Persistently low rates are taking their toll on pension funding levels throughout Europe. Now they have forced authorities in three European countries - Denmark, the Netherlands and Sweden - to act to shore up pension funding, to allow providers to meet their guarantees, or to avoid benefit cuts.
The Netherlands is rushing to introduce a new discount rate methodology that it hopes will avert the benefit cuts that underfunded schemes must enact by law at the end of this year if their solvency ratio does not improve. The hope is that applying the Solvency II-inspired ultimate forward rate (UFR) will give funds the necessary fillip.
Denmark is also to introduce the UFR, which is based on long-term expectations of inflation and short-term rates, after the government announced it was in talks with the pension industry to help it manage the current difficulties. Danish 10-year yields dropped below 1% at the beginning of June before climbing to around 1.37% by 20 June.
And in Sweden, where 10-year rates fell to as low as 1.02% on 6 June, the financial regulator has proposed a temporary floor on the discount used by pension insurance companies. The regulator justified its move by saying that institutional investors would otherwise have short-sold equities and other risk bearing assets, thus adding to the current financial woes.
Yields subsequently pushed up to around the 1.4% mark, although at least one pension insurer, the labour market provider AMF, said its solvency ratio was already high enough.
The problem is that these short-term measures do not address the long-term structural problems that persistent low rates will cause for institutional pension provision. And the example of Japan tells us that ultra low interest rates, along with volatile, range-bound equity markets, can persist for a very long time.
In the Netherlands, the concern has already been raised that the UFR methodology will likely underestimate the long-term cost of the benefit entitlements of younger members - essentially just kicking the can further down the road.

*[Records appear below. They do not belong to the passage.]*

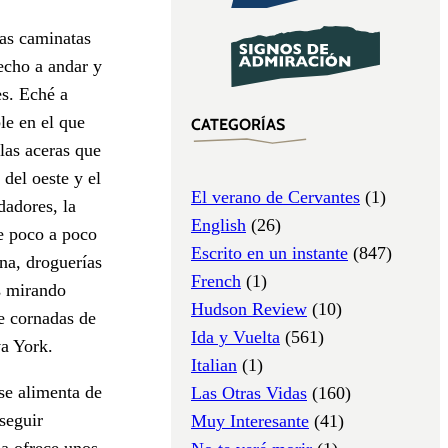
las caminatas
echo a andar y
s. Eché a
le en el que
CATEGORÍAS
 las aceras que
del oeste y el
El verano de Cervantes
(1)
dadores, la
English
(26)
e poco a poco
Escrito en un instante
(847)
na, droguerías
French
(1)
s mirando
Hudson Review
(10)
e cornadas de
Ida y Vuelta
(561)
va York.
Italian
(1)
se alimenta de
Las Otras Vidas
(160)
seguir
Muy Interesante
(41)
a ofrece unos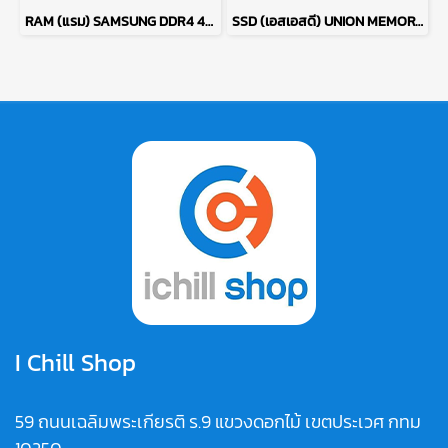
RAM (แรม) SAMSUNG DDR4 4GB (4GBX1) 2666MHz 16CHIP (ของใหม่) P17763
SSD (เอสเอสดี) UNION MEMORY AM610 256GB PCIe NVMe M.2 2242 P17765
I Chill Shop
59 ถนนเฉลิมพระเกียรติ ร.9 แขวงดอกไม้ เขตประเวศ กทม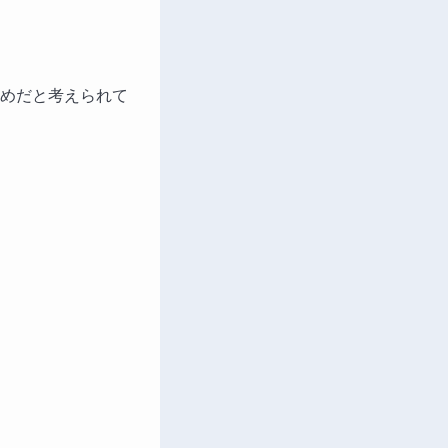
めだと考えられて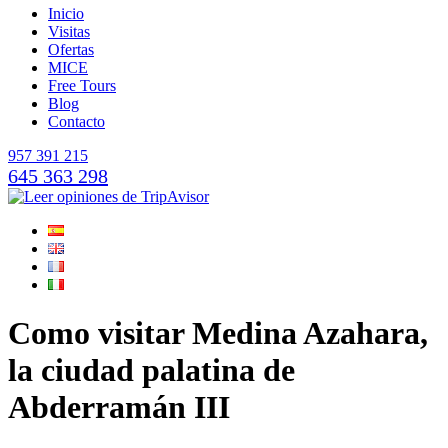
Inicio
Visitas
Ofertas
MICE
Free Tours
Blog
Contacto
957 391 215
645 363 298
Como visitar Medina Azahara,
la ciudad palatina de
Abderramán III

In any case, as Lars Rohde, CEO of Denmark’s ATP, has said, funds, employers and employees must prepare for lower benefits. This is true everywhere, of course, as pension stakeholders deal with the higher cost of securing equal benefits or lower benefits if contributions are maintained.
With contributions already topping 20% of salary in the Netherlands, and UK sponsors facing aggregate funding of less than 75%, the cost of shoring up even existing promised benefits is already a high burden for financially straitened members and sponsors alike.
Authorities have heeded the short-term alarm call sounded by ultra low rates, but we must prepare to contribute more if we are to secure the benefits we expect later in life.